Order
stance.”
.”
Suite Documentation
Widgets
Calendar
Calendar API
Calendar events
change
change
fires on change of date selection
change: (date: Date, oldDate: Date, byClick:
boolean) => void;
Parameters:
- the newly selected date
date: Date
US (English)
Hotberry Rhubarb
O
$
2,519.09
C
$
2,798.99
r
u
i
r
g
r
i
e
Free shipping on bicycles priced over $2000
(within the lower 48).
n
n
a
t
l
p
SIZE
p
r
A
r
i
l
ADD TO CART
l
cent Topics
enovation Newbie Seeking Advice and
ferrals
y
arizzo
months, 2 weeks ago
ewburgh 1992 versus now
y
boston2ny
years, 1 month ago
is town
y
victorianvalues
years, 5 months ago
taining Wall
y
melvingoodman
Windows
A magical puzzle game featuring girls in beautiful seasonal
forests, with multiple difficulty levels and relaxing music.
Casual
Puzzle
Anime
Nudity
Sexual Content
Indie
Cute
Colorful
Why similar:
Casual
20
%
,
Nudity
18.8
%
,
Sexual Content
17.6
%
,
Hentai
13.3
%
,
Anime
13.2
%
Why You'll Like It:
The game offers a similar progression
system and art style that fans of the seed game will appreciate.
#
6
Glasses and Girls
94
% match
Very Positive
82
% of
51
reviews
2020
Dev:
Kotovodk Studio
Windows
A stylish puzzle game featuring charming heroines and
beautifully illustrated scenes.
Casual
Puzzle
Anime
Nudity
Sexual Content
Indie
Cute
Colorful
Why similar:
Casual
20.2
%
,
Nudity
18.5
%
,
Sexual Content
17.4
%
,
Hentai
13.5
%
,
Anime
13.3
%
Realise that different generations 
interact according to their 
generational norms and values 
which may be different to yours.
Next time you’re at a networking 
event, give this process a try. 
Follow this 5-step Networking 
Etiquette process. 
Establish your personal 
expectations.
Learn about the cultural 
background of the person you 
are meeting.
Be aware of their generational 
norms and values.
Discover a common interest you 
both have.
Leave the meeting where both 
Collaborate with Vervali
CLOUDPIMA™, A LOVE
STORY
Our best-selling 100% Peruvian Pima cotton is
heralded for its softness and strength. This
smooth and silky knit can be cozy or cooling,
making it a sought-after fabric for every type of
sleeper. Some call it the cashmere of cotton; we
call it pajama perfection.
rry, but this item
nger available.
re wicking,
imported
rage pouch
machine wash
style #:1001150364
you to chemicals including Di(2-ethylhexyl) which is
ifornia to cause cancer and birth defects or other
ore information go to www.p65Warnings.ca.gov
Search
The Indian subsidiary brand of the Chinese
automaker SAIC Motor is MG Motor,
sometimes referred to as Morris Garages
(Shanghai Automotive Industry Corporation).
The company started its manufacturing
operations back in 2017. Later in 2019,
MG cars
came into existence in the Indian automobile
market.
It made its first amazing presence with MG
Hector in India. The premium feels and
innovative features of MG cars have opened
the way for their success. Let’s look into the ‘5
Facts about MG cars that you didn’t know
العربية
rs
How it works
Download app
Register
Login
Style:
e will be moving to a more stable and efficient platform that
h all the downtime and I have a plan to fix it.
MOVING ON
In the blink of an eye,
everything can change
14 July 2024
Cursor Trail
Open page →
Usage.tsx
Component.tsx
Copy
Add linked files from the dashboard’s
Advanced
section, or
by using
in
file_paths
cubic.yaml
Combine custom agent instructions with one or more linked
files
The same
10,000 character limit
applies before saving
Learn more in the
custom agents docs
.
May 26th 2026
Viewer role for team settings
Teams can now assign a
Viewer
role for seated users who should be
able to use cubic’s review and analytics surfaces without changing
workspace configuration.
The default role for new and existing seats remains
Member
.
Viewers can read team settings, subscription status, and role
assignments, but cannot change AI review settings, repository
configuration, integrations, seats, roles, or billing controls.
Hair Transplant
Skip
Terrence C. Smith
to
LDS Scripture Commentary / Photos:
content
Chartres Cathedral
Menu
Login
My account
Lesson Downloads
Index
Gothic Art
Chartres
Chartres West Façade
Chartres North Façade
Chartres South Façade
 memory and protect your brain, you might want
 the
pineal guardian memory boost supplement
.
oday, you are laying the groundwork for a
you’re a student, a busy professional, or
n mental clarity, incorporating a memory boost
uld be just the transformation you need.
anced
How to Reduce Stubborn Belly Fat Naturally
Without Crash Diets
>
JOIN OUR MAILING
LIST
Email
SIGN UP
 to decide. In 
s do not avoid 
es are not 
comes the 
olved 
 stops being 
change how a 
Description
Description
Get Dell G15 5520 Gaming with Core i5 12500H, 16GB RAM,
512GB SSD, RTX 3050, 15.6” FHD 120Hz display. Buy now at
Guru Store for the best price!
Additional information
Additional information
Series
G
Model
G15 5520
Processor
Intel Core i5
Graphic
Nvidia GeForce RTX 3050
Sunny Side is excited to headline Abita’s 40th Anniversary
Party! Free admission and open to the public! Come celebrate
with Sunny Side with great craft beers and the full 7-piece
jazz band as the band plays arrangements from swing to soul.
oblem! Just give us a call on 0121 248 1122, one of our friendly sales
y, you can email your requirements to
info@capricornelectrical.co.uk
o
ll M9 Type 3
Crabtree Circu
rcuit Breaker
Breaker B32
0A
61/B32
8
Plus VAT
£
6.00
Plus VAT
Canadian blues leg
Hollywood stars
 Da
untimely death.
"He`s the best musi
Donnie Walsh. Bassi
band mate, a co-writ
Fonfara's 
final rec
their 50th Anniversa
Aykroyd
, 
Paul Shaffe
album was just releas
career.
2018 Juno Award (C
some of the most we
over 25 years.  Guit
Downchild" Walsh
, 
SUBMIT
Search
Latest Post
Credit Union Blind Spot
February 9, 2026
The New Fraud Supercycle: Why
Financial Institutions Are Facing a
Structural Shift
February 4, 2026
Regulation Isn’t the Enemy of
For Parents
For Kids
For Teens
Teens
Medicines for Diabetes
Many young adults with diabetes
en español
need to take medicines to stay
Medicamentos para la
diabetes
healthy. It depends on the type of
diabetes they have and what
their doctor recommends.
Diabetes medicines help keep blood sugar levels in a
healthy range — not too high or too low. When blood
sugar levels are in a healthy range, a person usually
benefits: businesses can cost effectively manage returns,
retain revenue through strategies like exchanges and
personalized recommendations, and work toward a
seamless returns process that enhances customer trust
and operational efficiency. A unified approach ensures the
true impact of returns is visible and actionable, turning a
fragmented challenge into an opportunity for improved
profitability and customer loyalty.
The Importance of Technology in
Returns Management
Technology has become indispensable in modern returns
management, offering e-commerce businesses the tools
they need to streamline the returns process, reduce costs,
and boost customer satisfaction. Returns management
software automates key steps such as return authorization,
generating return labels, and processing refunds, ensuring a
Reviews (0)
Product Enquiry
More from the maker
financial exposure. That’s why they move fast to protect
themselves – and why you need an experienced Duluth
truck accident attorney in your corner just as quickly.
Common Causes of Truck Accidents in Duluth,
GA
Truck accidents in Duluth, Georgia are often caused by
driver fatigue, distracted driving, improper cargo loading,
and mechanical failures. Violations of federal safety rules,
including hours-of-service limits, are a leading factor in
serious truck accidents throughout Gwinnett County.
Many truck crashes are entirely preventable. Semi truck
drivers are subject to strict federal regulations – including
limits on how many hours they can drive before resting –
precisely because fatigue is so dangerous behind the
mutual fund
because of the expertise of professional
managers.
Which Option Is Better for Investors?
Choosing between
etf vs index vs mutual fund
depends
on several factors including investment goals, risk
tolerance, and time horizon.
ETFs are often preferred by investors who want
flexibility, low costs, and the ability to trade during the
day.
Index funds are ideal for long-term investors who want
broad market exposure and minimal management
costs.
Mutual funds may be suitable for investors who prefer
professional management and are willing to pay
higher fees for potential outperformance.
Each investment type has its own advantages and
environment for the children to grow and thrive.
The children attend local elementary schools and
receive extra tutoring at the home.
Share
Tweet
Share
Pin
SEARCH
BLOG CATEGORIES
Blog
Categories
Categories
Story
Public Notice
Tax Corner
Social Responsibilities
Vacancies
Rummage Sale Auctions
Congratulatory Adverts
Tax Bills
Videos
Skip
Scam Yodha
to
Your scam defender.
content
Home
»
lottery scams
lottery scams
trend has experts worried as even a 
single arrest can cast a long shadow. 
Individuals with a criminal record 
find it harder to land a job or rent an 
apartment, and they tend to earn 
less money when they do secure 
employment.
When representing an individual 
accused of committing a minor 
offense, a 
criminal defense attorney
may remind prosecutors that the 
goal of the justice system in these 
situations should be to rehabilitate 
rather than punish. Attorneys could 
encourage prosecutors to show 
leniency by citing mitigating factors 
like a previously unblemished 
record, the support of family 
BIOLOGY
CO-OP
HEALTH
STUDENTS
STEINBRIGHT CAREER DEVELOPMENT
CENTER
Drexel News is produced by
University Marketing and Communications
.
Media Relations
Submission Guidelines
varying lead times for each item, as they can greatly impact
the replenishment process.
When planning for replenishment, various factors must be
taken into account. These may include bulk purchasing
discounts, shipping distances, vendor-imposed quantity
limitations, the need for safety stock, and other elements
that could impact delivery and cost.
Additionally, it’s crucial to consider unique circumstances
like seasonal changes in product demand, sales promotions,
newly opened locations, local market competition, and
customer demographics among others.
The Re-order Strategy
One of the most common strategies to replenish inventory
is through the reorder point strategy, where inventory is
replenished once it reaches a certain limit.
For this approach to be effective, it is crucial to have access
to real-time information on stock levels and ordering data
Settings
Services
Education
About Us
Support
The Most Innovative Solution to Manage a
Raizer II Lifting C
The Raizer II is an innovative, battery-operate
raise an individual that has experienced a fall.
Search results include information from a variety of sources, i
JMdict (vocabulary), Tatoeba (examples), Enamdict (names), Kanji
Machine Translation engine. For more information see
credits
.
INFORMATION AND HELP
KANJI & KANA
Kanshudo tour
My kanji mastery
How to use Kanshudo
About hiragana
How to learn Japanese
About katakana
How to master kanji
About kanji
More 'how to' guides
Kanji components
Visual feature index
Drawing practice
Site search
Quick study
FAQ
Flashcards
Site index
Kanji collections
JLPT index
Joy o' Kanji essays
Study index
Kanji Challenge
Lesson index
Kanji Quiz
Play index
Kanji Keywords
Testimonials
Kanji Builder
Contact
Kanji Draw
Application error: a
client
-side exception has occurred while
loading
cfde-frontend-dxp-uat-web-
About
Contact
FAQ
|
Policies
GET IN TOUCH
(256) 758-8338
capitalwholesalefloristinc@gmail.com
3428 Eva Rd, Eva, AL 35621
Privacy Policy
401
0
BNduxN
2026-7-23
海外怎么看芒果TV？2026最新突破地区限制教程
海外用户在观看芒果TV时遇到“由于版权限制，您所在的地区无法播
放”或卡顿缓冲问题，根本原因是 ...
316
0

○ ○ ○ ○ ○

Return only this span, exactly: the line that contains "One of the most" and all lines after it to the end of the records.

One of the most common strategies to replenish inventory
is through the reorder point strategy, where inventory is
replenished once it reaches a certain limit.
For this approach to be effective, it is crucial to have access
to real-time information on stock levels and ordering data
Settings
Services
Education
About Us
Support
The Most Innovative Solution to Manage a
Raizer II Lifting C
The Raizer II is an innovative, battery-operate
raise an individual that has experienced a fall.
Search results include information from a variety of sources, i
JMdict (vocabulary), Tatoeba (examples), Enamdict (names), Kanji
Machine Translation engine. For more information see
credits
.
INFORMATION AND HELP
KANJI & KANA
Kanshudo tour
My kanji mastery
How to use Kanshudo
About hiragana
How to learn Japanese
About katakana
How to master kanji
About kanji
More 'how to' guides
Kanji components
Visual feature index
Drawing practice
Site search
Quick study
FAQ
Flashcards
Site index
Kanji collections
JLPT index
Joy o' Kanji essays
Study index
Kanji Challenge
Lesson index
Kanji Quiz
Play index
Kanji Keywords
Testimonials
Kanji Builder
Contact
Kanji Draw
Application error: a
client
-side exception has occurred while
loading
cfde-frontend-dxp-uat-web-
About
Contact
FAQ
|
Policies
GET IN TOUCH
(256) 758-8338
capitalwholesalefloristinc@gmail.com
3428 Eva Rd, Eva, AL 35621
Privacy Policy
401
0
BNduxN
2026-7-23
海外怎么看芒果TV？2026最新突破地区限制教程
海外用户在观看芒果TV时遇到“由于版权限制，您所在的地区无法播
放”或卡顿缓冲问题，根本原因是 ...
316
0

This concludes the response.